### Task
From the first line to the last, write out the listing exactly.

### Material provided
——————

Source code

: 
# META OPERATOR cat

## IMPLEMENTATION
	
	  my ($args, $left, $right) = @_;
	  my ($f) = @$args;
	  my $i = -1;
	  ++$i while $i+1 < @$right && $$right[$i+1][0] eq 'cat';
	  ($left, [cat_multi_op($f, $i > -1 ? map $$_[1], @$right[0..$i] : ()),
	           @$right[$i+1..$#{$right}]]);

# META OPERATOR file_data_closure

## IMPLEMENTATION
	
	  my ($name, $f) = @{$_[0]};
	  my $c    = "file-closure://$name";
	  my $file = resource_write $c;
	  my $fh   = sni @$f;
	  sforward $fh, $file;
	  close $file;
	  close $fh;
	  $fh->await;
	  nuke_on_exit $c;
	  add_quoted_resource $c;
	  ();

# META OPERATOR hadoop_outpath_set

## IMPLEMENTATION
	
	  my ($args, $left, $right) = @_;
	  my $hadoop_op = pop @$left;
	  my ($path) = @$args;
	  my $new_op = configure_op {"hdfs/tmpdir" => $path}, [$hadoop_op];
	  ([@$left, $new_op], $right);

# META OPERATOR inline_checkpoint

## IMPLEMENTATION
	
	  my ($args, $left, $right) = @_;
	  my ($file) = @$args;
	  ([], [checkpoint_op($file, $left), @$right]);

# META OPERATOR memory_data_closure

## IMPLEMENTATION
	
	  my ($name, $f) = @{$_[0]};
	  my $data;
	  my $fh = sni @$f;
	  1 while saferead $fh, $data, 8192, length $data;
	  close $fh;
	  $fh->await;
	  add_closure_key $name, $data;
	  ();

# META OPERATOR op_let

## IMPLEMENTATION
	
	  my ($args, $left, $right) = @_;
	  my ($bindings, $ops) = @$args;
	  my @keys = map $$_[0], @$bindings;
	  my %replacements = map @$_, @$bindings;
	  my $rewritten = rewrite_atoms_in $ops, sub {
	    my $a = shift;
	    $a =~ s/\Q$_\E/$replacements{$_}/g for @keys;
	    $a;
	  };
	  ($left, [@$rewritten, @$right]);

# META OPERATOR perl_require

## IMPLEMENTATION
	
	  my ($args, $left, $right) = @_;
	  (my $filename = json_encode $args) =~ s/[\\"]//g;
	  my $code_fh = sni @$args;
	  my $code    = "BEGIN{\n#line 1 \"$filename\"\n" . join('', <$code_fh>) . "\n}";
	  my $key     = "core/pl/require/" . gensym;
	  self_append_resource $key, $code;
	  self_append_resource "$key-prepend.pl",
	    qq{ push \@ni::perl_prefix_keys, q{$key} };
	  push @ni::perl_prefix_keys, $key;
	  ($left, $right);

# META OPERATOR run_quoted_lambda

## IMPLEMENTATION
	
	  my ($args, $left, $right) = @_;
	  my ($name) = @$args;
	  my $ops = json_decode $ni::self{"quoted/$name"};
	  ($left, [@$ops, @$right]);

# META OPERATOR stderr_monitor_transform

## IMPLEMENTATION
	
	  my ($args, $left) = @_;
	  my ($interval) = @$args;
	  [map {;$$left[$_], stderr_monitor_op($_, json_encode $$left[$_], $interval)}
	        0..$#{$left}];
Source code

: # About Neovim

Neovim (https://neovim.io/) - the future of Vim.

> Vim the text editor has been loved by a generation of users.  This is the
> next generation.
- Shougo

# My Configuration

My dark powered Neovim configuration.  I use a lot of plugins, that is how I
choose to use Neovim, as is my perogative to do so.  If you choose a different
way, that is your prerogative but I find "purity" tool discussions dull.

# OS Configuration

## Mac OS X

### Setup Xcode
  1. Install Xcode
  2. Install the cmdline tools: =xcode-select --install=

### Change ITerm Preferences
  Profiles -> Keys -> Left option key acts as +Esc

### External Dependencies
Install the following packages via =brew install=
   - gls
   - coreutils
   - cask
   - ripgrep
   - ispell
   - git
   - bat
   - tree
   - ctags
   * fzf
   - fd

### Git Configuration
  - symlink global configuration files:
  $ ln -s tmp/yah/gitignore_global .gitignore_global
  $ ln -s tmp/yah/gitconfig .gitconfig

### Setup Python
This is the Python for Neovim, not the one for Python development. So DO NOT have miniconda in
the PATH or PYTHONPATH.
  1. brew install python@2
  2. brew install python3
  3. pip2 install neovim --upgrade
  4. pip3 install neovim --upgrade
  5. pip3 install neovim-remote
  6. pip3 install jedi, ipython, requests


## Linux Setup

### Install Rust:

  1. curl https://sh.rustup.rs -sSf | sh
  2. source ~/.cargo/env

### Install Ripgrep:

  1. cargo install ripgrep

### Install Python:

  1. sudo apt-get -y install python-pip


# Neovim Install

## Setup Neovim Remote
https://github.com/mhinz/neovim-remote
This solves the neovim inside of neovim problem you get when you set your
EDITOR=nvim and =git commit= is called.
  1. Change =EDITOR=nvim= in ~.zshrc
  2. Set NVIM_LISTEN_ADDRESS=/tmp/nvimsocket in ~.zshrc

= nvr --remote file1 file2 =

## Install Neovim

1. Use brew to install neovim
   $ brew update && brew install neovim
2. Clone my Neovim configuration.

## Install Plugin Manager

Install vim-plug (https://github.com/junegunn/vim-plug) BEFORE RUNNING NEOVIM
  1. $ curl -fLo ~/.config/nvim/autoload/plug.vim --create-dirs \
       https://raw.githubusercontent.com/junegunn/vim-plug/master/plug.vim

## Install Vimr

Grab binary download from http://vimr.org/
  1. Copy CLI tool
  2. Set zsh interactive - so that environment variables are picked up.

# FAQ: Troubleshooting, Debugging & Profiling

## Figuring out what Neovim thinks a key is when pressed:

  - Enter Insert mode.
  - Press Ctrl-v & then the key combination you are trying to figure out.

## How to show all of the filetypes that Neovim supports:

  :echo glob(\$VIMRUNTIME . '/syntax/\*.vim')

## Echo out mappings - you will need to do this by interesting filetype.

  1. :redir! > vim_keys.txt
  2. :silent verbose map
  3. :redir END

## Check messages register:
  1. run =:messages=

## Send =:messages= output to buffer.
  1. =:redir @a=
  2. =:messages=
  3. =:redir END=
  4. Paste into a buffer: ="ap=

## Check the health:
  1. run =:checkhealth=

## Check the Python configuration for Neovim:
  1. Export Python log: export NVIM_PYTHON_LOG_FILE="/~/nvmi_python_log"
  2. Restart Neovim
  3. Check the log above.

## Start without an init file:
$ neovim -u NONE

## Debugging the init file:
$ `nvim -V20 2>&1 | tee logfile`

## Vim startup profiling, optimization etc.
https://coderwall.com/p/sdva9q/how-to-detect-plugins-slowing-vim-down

——————

### Task solution
Source code

: 
# META OPERATOR cat

## IMPLEMENTATION
	
	  my ($args, $left, $right) = @_;
	  my ($f) = @$args;
	  my $i = -1;
	  ++$i while $i+1 < @$right && $$right[$i+1][0] eq 'cat';
	  ($left, [cat_multi_op($f, $i > -1 ? map $$_[1], @$right[0..$i] : ()),
	           @$right[$i+1..$#{$right}]]);

# META OPERATOR file_data_closure

## IMPLEMENTATION
	
	  my ($name, $f) = @{$_[0]};
	  my $c    = "file-closure://$name";
	  my $file = resource_write $c;
	  my $fh   = sni @$f;
	  sforward $fh, $file;
	  close $file;
	  close $fh;
	  $fh->await;
	  nuke_on_exit $c;
	  add_quoted_resource $c;
	  ();

# META OPERATOR hadoop_outpath_set

## IMPLEMENTATION
	
	  my ($args, $left, $right) = @_;
	  my $hadoop_op = pop @$left;
	  my ($path) = @$args;
	  my $new_op = configure_op {"hdfs/tmpdir" => $path}, [$hadoop_op];
	  ([@$left, $new_op], $right);

# META OPERATOR inline_checkpoint

## IMPLEMENTATION
	
	  my ($args, $left, $right) = @_;
	  my ($file) = @$args;
	  ([], [checkpoint_op($file, $left), @$right]);

# META OPERATOR memory_data_closure

## IMPLEMENTATION
	
	  my ($name, $f) = @{$_[0]};
	  my $data;
	  my $fh = sni @$f;
	  1 while saferead $fh, $data, 8192, length $data;
	  close $fh;
	  $fh->await;
	  add_closure_key $name, $data;
	  ();

# META OPERATOR op_let

## IMPLEMENTATION
	
	  my ($args, $left, $right) = @_;
	  my ($bindings, $ops) = @$args;
	  my @keys = map $$_[0], @$bindings;
	  my %replacements = map @$_, @$bindings;
	  my $rewritten = rewrite_atoms_in $ops, sub {
	    my $a = shift;
	    $a =~ s/\Q$_\E/$replacements{$_}/g for @keys;
	    $a;
	  };
	  ($left, [@$rewritten, @$right]);

# META OPERATOR perl_require

## IMPLEMENTATION
	
	  my ($args, $left, $right) = @_;
	  (my $filename = json_encode $args) =~ s/[\\"]//g;
	  my $code_fh = sni @$args;
	  my $code    = "BEGIN{\n#line 1 \"$filename\"\n" . join('', <$code_fh>) . "\n}";
	  my $key     = "core/pl/require/" . gensym;
	  self_append_resource $key, $code;
	  self_append_resource "$key-prepend.pl",
	    qq{ push \@ni::perl_prefix_keys, q{$key} };
	  push @ni::perl_prefix_keys, $key;
	  ($left, $right);

# META OPERATOR run_quoted_lambda

## IMPLEMENTATION
	
	  my ($args, $left, $right) = @_;
	  my ($name) = @$args;
	  my $ops = json_decode $ni::self{"quoted/$name"};
	  ($left, [@$ops, @$right]);

# META OPERATOR stderr_monitor_transform

## IMPLEMENTATION
	
	  my ($args, $left) = @_;
	  my ($interval) = @$args;
	  [map {;$$left[$_], stderr_monitor_op($_, json_encode $$left[$_], $interval)}
	        0..$#{$left}];
Source code

: # About Neovim

Neovim (https://neovim.io/) - the future of Vim.

> Vim the text editor has been loved by a generation of users.  This is the
> next generation.
- Shougo

# My Configuration

My dark powered Neovim configuration.  I use a lot of plugins, that is how I
choose to use Neovim, as is my perogative to do so.  If you choose a different
way, that is your prerogative but I find "purity" tool discussions dull.

# OS Configuration

## Mac OS X

### Setup Xcode
  1. Install Xcode
  2. Install the cmdline tools: =xcode-select --install=

### Change ITerm Preferences
  Profiles -> Keys -> Left option key acts as +Esc

### External Dependencies
Install the following packages via =brew install=
   - gls
   - coreutils
   - cask
   - ripgrep
   - ispell
   - git
   - bat
   - tree
   - ctags
   * fzf
   - fd

### Git Configuration
  - symlink global configuration files:
  $ ln -s tmp/yah/gitignore_global .gitignore_global
  $ ln -s tmp/yah/gitconfig .gitconfig

### Setup Python
This is the Python for Neovim, not the one for Python development. So DO NOT have miniconda in
the PATH or PYTHONPATH.
  1. brew install python@2
  2. brew install python3
  3. pip2 install neovim --upgrade
  4. pip3 install neovim --upgrade
  5. pip3 install neovim-remote
  6. pip3 install jedi, ipython, requests


## Linux Setup

### Install Rust:

  1. curl https://sh.rustup.rs -sSf | sh
  2. source ~/.cargo/env

### Install Ripgrep:

  1. cargo install ripgrep

### Install Python:

  1. sudo apt-get -y install python-pip


# Neovim Install

## Setup Neovim Remote
https://github.com/mhinz/neovim-remote
This solves the neovim inside of neovim problem you get when you set your
EDITOR=nvim and =git commit= is called.
  1. Change =EDITOR=nvim= in ~.zshrc
  2. Set NVIM_LISTEN_ADDRESS=/tmp/nvimsocket in ~.zshrc

= nvr --remote file1 file2 =

## Install Neovim

1. Use brew to install neovim
   $ brew update && brew install neovim
2. Clone my Neovim configuration.

## Install Plugin Manager

Install vim-plug (https://github.com/junegunn/vim-plug) BEFORE RUNNING NEOVIM
  1. $ curl -fLo ~/.config/nvim/autoload/plug.vim --create-dirs \
       https://raw.githubusercontent.com/junegunn/vim-plug/master/plug.vim

## Install Vimr

Grab binary download from http://vimr.org/
  1. Copy CLI tool
  2. Set zsh interactive - so that environment variables are picked up.

# FAQ: Troubleshooting, Debugging & Profiling

## Figuring out what Neovim thinks a key is when pressed:

  - Enter Insert mode.
  - Press Ctrl-v & then the key combination you are trying to figure out.

## How to show all of the filetypes that Neovim supports:

  :echo glob(\$VIMRUNTIME . '/syntax/\*.vim')

## Echo out mappings - you will need to do this by interesting filetype.

  1. :redir! > vim_keys.txt
  2. :silent verbose map
  3. :redir END

## Check messages register:
  1. run =:messages=

## Send =:messages= output to buffer.
  1. =:redir @a=
  2. =:messages=
  3. =:redir END=
  4. Paste into a buffer: ="ap=

## Check the health:
  1. run =:checkhealth=

## Check the Python configuration for Neovim:
  1. Export Python log: export NVIM_PYTHON_LOG_FILE="/~/nvmi_python_log"
  2. Restart Neovim
  3. Check the log above.

## Start without an init file:
$ neovim -u NONE

## Debugging the init file:
$ `nvim -V20 2>&1 | tee logfile`

## Vim startup profiling, optimization etc.
https://coderwall.com/p/sdva9q/how-to-detect-plugins-slowing-vim-down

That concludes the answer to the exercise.